* Text under study
* * *

Keep: [face, hair color and length, skin tone, body proportions, age, distinctive features].
Ignore everything else from the reference — including any watermarks, text overlays, captions, logos, UI bars, original lighting, original background, and original framing.
Now place the same subject in: [fresh scene — full anatomy from above].
```
End with: `"No logos, no captions, no watermarks, clean frame."`
(Negative framing — "don't add a watermark" — doesn't work. Stating the desired clean state does.)
**Multi-reference** — name each, give it a role:
```
Use Image A as the IDENTITY source — keep face, hair, skin.
Use Image B as the STYLE source — match color grade, grain, lighting, but ignore its subject.
Use Image C as the BACKGROUND source — match environment, ignore people / text.
```
Pro tier of nano-banana takes up to 14 refs. Standard models: 1–3.
## Picking the model — enumerate, never assume
"Cheapest" / "fastest" / "best for X" are comparative claims. They need
**data**, not memory. Prices change weekly. Memorized prices go stale.
```bash
vsb models --modality image --json \
| jq -r '.models[] | "\(.category)/\(.slug)"' \
| while read s; do
printf "%-50s " "$s"
vsb pricing "$s" --json 2>/dev/null | jq -r '.user_cost_estimate // "n/a"'
done | sort -k2 -n
```
Cheapest row wins. Then verify it supports refs:
```bash
vsb schema image/<slug> --json | jq '.inputs.image_input'
```
`null` → no reference editing. Bump up the ladder until you find one.
(Future: `vsb pricing --modality image --all` should ship as a built-in — see vsb CLI backlog.)
## Vocabulary banks (one-liners)
- **Cameras:** `Shot on iPhone 17 Pro Max` (UGC) · `Shot on Fujifilm X-T5, 35mm` (editorial) · `disposable film camera with flash` (raw nostalgic) · `RED cinema camera` (filmic) · `CCTV, fisheye` (found-footage)
- **Lenses / DoF:** `f/1.8 shallow DoF` · `wide-angle 24mm` · `macro` · `tilt-shift` · `telephoto 85mm compression` · `phone main lens ~26mm` (UGC default)

* * *

* Study material
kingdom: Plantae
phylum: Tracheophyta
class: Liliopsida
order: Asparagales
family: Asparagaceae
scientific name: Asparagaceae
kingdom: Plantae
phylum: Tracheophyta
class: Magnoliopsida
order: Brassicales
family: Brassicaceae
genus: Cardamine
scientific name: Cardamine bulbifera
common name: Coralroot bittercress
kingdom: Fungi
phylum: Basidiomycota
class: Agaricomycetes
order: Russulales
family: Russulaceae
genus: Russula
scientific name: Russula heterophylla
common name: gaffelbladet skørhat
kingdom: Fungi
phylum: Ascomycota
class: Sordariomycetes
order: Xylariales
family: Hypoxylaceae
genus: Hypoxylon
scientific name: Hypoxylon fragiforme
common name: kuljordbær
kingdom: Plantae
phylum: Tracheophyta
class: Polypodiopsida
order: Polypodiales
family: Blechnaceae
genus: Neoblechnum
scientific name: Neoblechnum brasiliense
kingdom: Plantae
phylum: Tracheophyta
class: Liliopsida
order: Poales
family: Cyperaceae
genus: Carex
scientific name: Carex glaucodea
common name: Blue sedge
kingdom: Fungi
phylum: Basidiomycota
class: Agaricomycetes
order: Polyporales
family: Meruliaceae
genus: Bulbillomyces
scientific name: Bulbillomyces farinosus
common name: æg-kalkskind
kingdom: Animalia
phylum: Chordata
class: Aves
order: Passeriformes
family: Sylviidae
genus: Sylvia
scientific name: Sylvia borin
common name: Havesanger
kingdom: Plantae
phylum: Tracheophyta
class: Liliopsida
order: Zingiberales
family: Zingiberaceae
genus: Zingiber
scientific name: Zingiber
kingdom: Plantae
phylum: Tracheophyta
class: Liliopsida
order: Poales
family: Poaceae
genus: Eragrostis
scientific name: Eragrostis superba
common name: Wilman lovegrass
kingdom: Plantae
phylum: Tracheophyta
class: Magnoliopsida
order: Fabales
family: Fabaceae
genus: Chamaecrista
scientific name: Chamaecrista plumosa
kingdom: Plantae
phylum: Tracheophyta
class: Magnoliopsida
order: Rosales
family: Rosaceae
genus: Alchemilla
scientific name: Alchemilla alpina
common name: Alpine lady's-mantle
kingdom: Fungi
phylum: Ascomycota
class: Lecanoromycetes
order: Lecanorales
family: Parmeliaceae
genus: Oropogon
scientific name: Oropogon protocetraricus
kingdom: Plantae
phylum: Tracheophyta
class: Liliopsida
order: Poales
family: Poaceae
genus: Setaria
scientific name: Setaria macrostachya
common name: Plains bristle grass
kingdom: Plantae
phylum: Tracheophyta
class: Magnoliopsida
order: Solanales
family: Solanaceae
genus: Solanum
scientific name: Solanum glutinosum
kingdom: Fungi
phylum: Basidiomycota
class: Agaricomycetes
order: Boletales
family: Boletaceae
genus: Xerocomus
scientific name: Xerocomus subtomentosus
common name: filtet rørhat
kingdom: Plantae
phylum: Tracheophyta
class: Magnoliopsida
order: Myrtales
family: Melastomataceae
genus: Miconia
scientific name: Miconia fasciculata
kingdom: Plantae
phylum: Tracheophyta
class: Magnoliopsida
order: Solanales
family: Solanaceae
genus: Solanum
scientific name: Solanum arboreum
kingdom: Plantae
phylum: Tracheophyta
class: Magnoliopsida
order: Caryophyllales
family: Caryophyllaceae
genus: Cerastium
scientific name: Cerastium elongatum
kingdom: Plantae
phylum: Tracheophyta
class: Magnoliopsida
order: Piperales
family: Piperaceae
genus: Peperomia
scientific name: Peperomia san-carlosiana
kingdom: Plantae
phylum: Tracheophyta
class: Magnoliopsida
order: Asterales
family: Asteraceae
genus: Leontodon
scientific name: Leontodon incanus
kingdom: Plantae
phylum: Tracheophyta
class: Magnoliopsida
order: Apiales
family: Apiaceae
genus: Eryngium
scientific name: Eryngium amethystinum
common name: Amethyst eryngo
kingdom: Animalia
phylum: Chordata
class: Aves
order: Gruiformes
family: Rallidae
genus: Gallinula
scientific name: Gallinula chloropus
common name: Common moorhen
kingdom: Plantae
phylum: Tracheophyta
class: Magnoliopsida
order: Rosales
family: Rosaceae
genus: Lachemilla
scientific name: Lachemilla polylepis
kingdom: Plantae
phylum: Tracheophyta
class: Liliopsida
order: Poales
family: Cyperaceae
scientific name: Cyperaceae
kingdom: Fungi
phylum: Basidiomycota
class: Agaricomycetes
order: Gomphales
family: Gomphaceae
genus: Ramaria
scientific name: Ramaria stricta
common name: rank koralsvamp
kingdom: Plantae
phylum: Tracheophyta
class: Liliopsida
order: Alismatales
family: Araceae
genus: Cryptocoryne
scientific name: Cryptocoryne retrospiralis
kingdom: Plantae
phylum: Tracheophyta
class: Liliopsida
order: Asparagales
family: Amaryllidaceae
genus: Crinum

* * *

* Complete the following
a: Using the image-prompting guide, explain in one to three sentences why the model should be chosen by running the listed commands rather than from memory.
b: Pick up the image-prompting guide after its lenses and depth-of-field entry and continue it.

* Response list
a: Labels like "cheapest," "fastest," or "best for X" are comparative claims, so they need data rather than memory. Prices change weekly, and memorized prices go stale.

b:
- **Lighting:** `three-point softbox` · `Rembrandt` · `rim-lit from behind, soft fill` · `golden hour backlight` · `blue hour ambient` · `neon magenta + cyan rim` · `harsh midday top-light` · `on-camera flash, slight overexposure` · `warm tungsten mixed with daylight window`
- **Color grades:** `muted teal-and-orange Hollywood grade` · `bleach-bypass, low-sat high-contrast` · `kodachrome warm cast` · `cool monochrome` · `neutral white balance, no filter` (UGC default — say it explicitly)
- **Materiality:** name fabrics + finishes. `chunky oatmeal wool scarf` > `scarf`. `brushed aluminum laptop` > `laptop`.
- **Anti-AI cues** (use 3–4 for UGC, skip for studio/commercial): `sensor grain` · `minor lens flare` · `asymmetric framing` · `single hair flyaway` · `faint pore detail` · `micro motion blur on hand` (selfie = handheld) · `no makeup` · `slight jpeg compression` · `no Instagram filter`
## Cross-links
- Model picker → [`image`](../image/SKILL.md)
- Nano Banana quirks (text rendering, 14-ref blend, known limits) → [`nano-banana`](../nano-banana/SKILL.md)
- UGC format (selfie POV / talking-head) → [`ugc-people`](../ugc-people/SKILL.md)
- Selection-chain + sandbox patterns → [`vsb`](../vsb/SKILL.md)
## Pre-flight checklist
Before `vsb run`:
1. Subject named (age / hair / skin / build)?
2. Camera + lens + light + grade picked?
3. Reference attached → keep/ignore preamble + clean-frame end line?
4. User said "cheapest"/"fastest" → enumerated, not assumed?
All four ✓ → run. Any ✗ → not ready.